By what means did David obtain sustenance for himself and his large troop in these sequestered regions? Bayle, in the article in his famous Dictionary on “David,”—an article which gave the cue to much that has been said and written against him since,—speaks of them as a troop of robbers, and compares them to the associates of Catiline, and even Dean Stanley calls them “freebooters.” Both expressions are obviously unwarranted. The only class of persons whom David and his troop regarded as enemies were the open enemies of his country,—that is, either persons who lived by plunder, or the tribes on whom Saul, equally with himself, would have made war. That David regarded himself as entitled to attack and pillage the Hebrew settlers in his own tribe of Judah is utterly inconsistent with all that we know both of his character and of his history. If David had a weakness, it lay in his extraordinary partiality for his own people, contrasted with his hard and even harsh feelings towards the nations that so often annoyed them. Nothing was too good for a Hebrew, nothing too severe for an alien. In after life, we see how his heart was torn to its very centre by the judgment that fell upon his people after his offence in numbering the people (2 Sam. xxiv. 17); while the record of his severity to the Ammonites cannot be read without a shudder (2 Sam. xii. 31). Besides, in this very narrative, in the account of his collision with Nabal (1 Sam. xxv. 7), we find David putting in the very forefront of his message to the churl the fact that all the time he and his troop were in Carmel the shepherds of Nabal sustained no hurt, and his flocks no diminution. Instead of fleecing [356] his own countrymen, he sent them presents when he was more successful than usual against their common foes (1 Sam. xxx. 26). Unquestionably therefore such terms as “robbers” and “freebooters” are quite undeserved.

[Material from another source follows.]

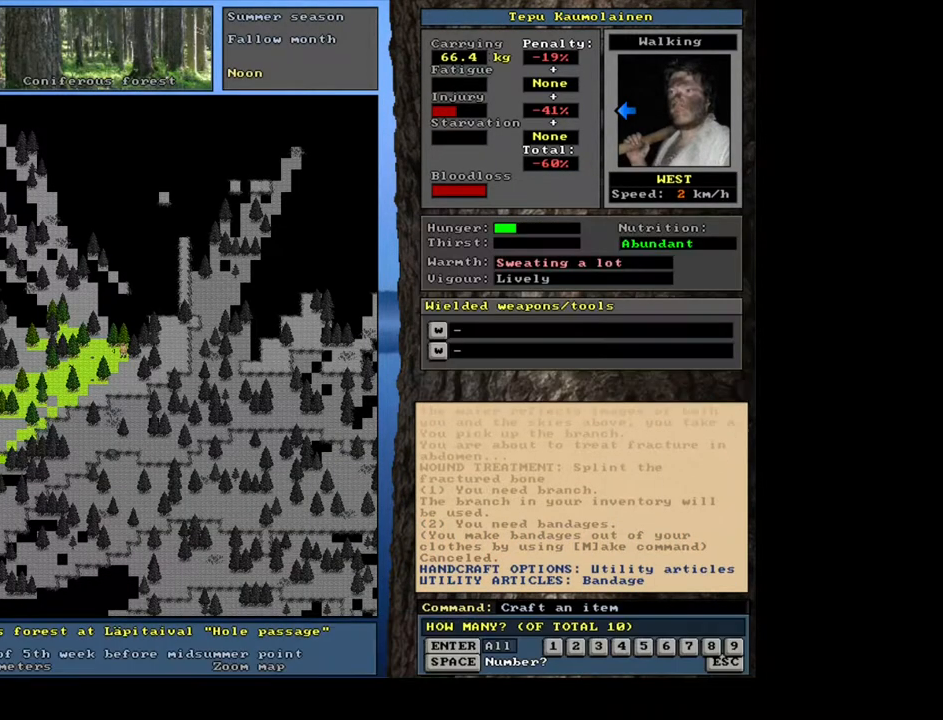
{"keys": [], "mouse": [], "events": [[83, "4", "up"], [367, "1", "down"], [483, "1", "up"]]}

One chief source of support would obviously be the chase—the wild animals that roamed among these mountains, the wild goat and the coney, the pigeon and the partridge, and other creatures whose flesh was clean. Possibly, patches of soil, like the oasis at Engedi, would be cultivated, and a scanty return obtained from the labour. A third employment would be that of guarding the flocks of the neighbouring shepherds both from bears, wolves, and lions, and from the attacks of plundering bands, for which service some acknowledgment was certainly due. At the best, it was obviously a most uncomfortable mode of life, making not a little rough work very necessary; an utter contrast to the peaceful early days of Bethlehem, and rendering it infinitely more difficult to sing, “The Lord is my shepherd, I shall not want.”

Acting as guardian to the shepherds in the neighbourhood, and being the avowed foe of all the Arab tribes who were continually making forays from their desert haunts on the land of Judah, David was in the very midst of enemies. Hence probably the allusions in some of the psalms. “Consider mine enemies, for they are many, and they hate me with cruel hatred.” “Mine enemies would daily swallow me up, for there be many that fight against me, O Thou Most High.” “My soul is among lions, and I lie even among them that are set on fire, even the sons of men whose teeth are spears and arrows and their tongue a sharp sword.” Could we know all his trials and difficulties, we should be amazed at his [357] tranquillity. One morning, an outpost brings him word that Saul is marching against him. He hastily arranges a retreat, and he and his men clamber over the mountains, perhaps under a burning sun, and reach their halting-place at night, exhausted with thirst, hunger, and fatigue. Scarcely have they lain down, when an alarm is given that a body of Bedouins are plundering the neighbouring sheepfolds. Forgetful of their fatigues, they rush to their arms, pursue the invaders, and rescue the prey. Next morning, perhaps, the very men whose flock he had saved, refuse to make him any acknowledgment. Murmurs rise from his hungry followers, and a sort of mutiny is threatened if he will not allow them to help themselves. To crown all, he learns by-and-bye, that the people whom he has delivered have turned traitors and are about to give him up to Saul. Wonderful was the faith that could rise above such troubles, and say, “Mine eyes are ever toward the Lord, for He shall pluck my feet out of the net.”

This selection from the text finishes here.